A short time later, Commodore released their C-128 computer. One of the features of this new computer was CP/M support via an internal Z-80 chip. The Z-80 still had to invoke routines from the 8510 ( 6502-compatible ) chip at regular intervals, so the C-128 had a reputation for running CP/M very slowly.
However, coupled with the new 1571 disk-drive which could read and write several native CP/M diskette formats as well as MS-DOS formats, C-128 CP/M turned out to be a lot more useful than C-64 CP/M. It also sported a 56K TPA ( Transient Program Area ) which meant that most CP/M programs would fit into the C-128’s available memory space.
I had downloaded a utility that would allow me to move a file from a Commodore-format floppy disk onto a CP/M formatted disk. I then downloaded the C-128 version of MEX ( the Modem EXecutive ) a terminal program with Xmodem file-transfer capability and transferred it to a CP/M disk. I was then able to download programs natively to the CP/M disks.

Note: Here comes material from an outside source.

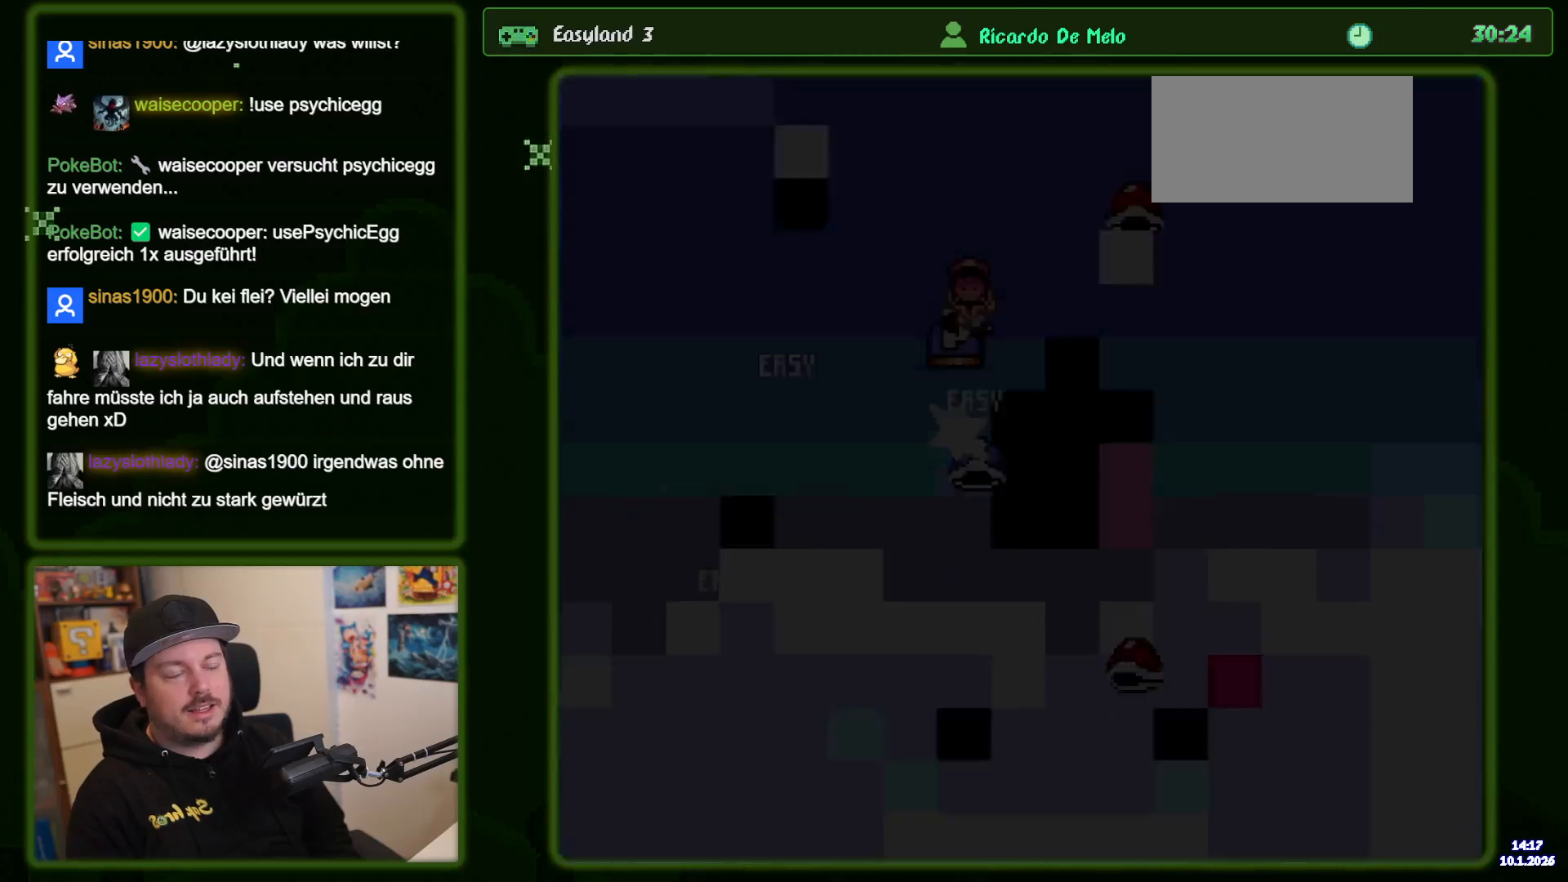
{"buttons": ["B", "Y"], "events": []}
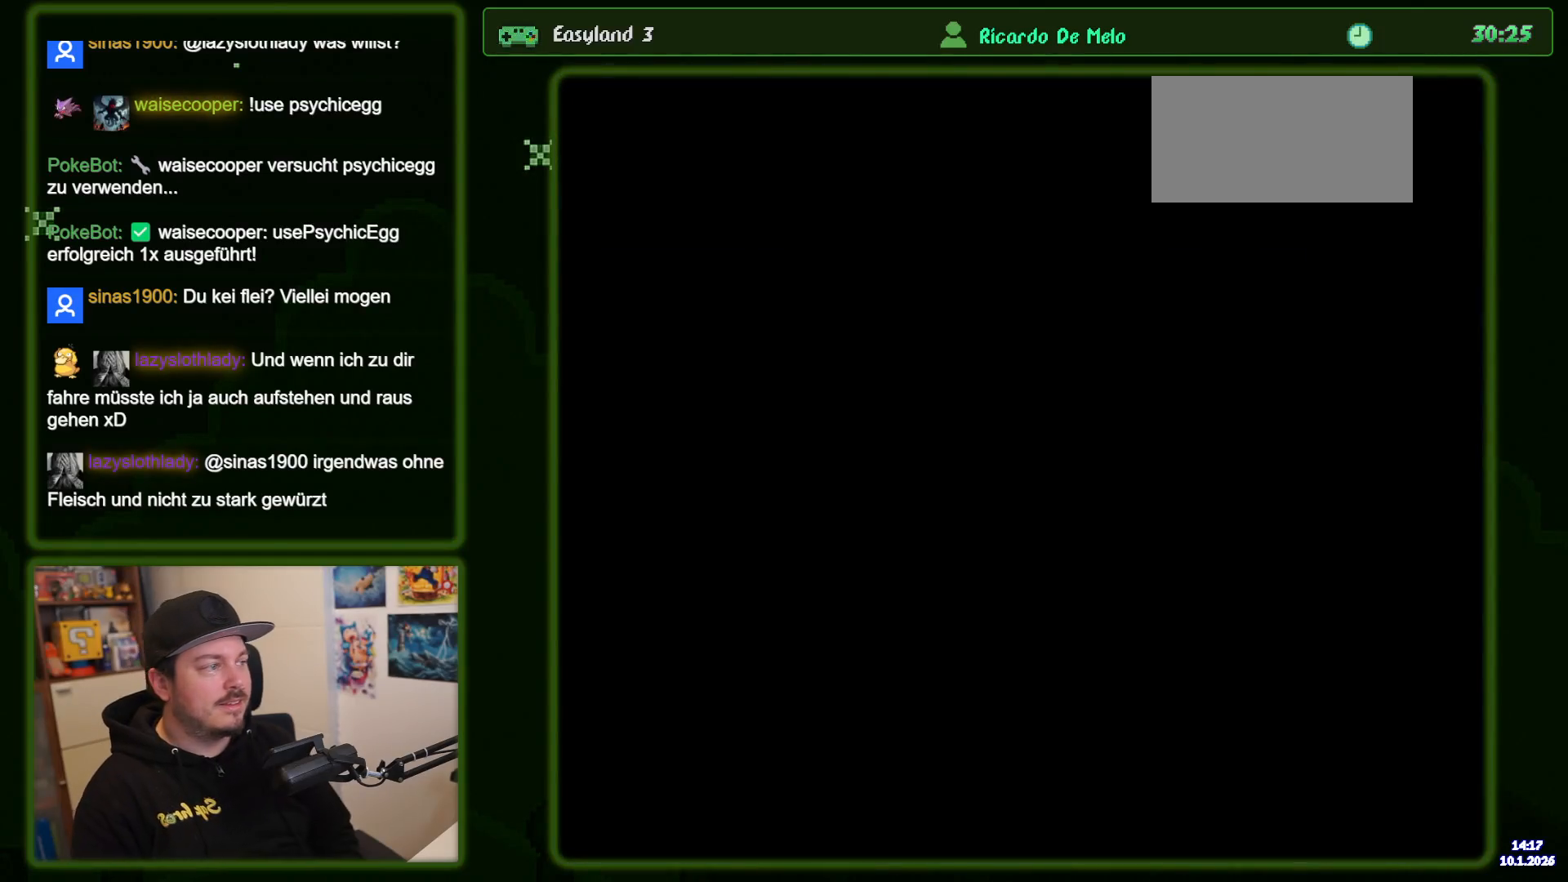
{"buttons": ["B", "Y", "DPAD_RIGHT"], "events": [[83, "DPAD_RIGHT", "down"]]}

I was finally able to download ARC and LBR and other programs and actually run them on my system. A company named Zedcor had a free offering of a restricted version of their ZBASIC system that I had downloaded and tried.
I bought Turbo Pascal 3.0 for the C-128 and was completely blown away at the speed of the compiler. I was now able to compile the sources for some of these programs I had been downloading. I didn’t manage to do too much to them other than change the parameter-parsing routines that had to be hand-written in TP 2.0 ( which many of the utilities had been written in ) to use the ParamCount and ParamString functions new to TP 3.0.
One of the things that really intrigued me was CP/M disk I/O. On my Commodore machines in their native mode, disk files were arranged in linked-lists of blocks, so relative access to any portion necessitated either dropping down to sector-level I/O or the use of a special REL filetype. I was very impressed that I could open a CP/M file and traverse it either sequentially or randomly.
I tinkered, making some simple file utilities that were analagous to CP/M’s PIP and TYPE commands. I found an article in Byte magazine, with MS-DOS TP source for a file-copier and found that the file I/O functions worked identically in the CP/M version. ( I later found that in the MS-DOS edition, one could specify the size of the I/O buffers on the File of Byte type, but I’d never tried to use that with the CP/M edition of TP. )
Shortly after this, I moved on to a Commdore Amiga 500 computer and ended up getting rid of all of my other gear. I also got an MS-DOS machine soon after the Amiga. Although I had said “goodbye” to CP/M, I ended up using MS-DOS … CP/M’s distant cousin … for a number of years.